YOUR TASK:
Reproduce all of the material below word for word, leaving the pictures out of your answer.

SUPPLIED RECORDS:
# # #
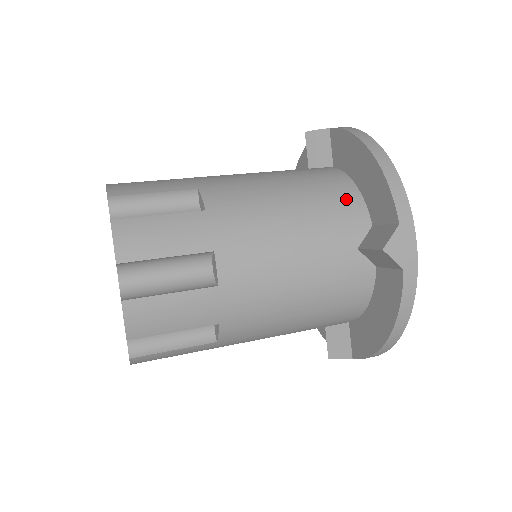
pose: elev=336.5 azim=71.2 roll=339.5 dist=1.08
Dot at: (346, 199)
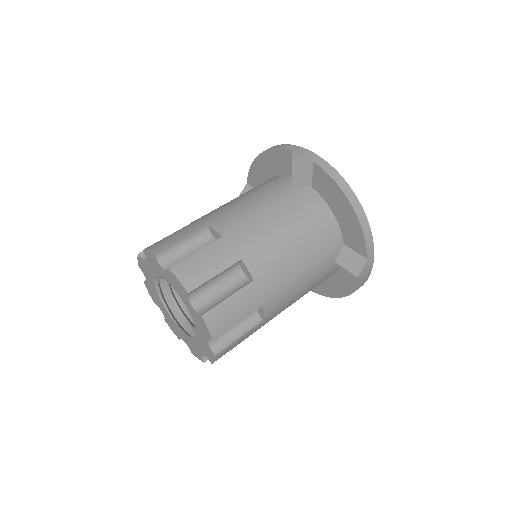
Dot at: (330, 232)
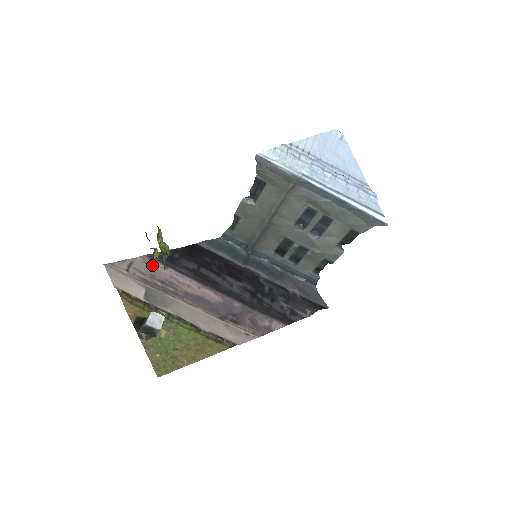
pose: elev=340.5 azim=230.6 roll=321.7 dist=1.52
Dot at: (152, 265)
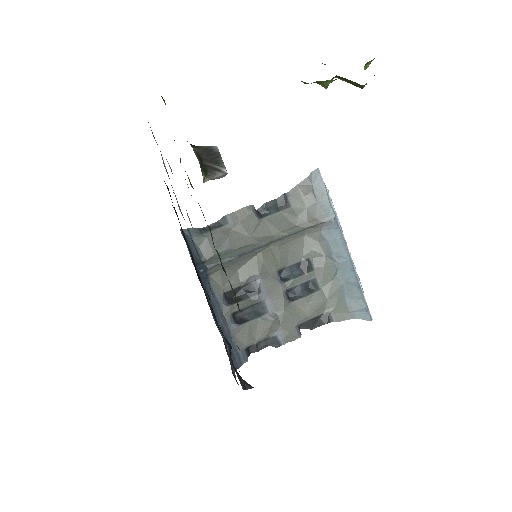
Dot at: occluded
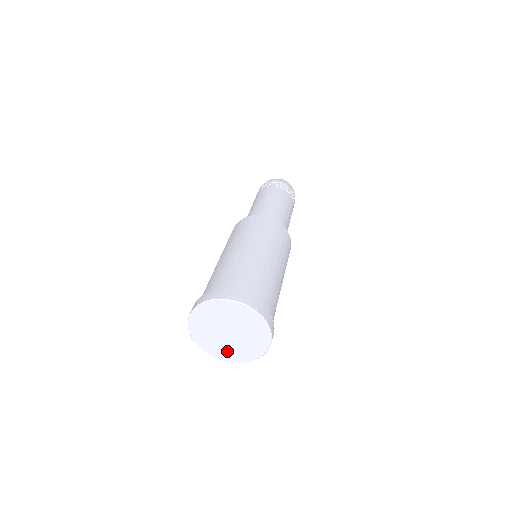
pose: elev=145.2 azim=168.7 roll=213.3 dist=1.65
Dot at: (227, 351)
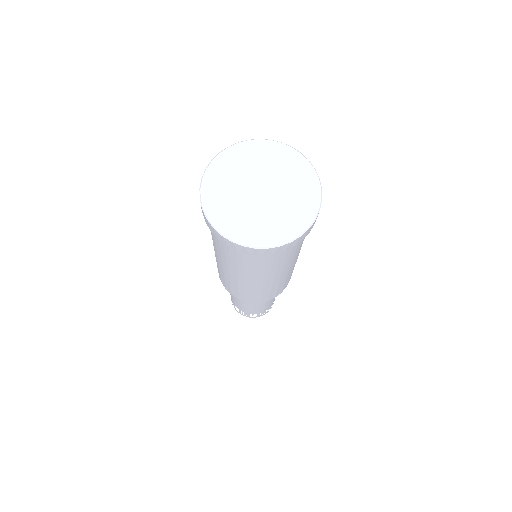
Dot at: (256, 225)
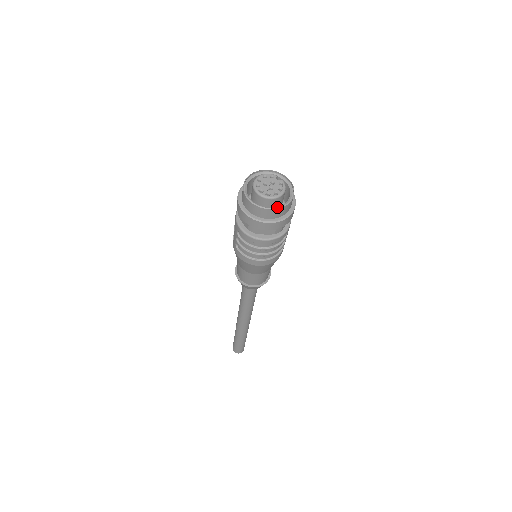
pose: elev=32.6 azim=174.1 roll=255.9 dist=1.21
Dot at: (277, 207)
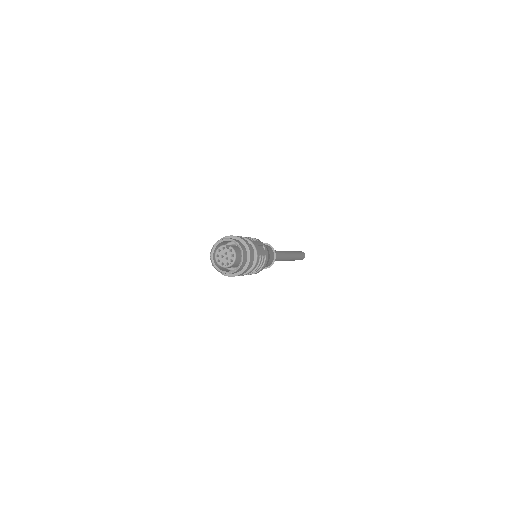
# # #
ANSWER BELOW:
pose: elev=336.5 azim=71.2 roll=339.5 dist=1.08
Dot at: (346, 199)
Dot at: (330, 232)
pose: elev=340.5 azim=230.6 roll=321.7 dist=1.52
Dot at: (152, 265)
Dot at: occluded
pose: elev=145.2 azim=168.7 roll=213.3 dist=1.65
Dot at: (227, 351)
Dot at: (256, 225)
pose: elev=32.6 azim=174.1 roll=255.9 dist=1.21
Dot at: (277, 207)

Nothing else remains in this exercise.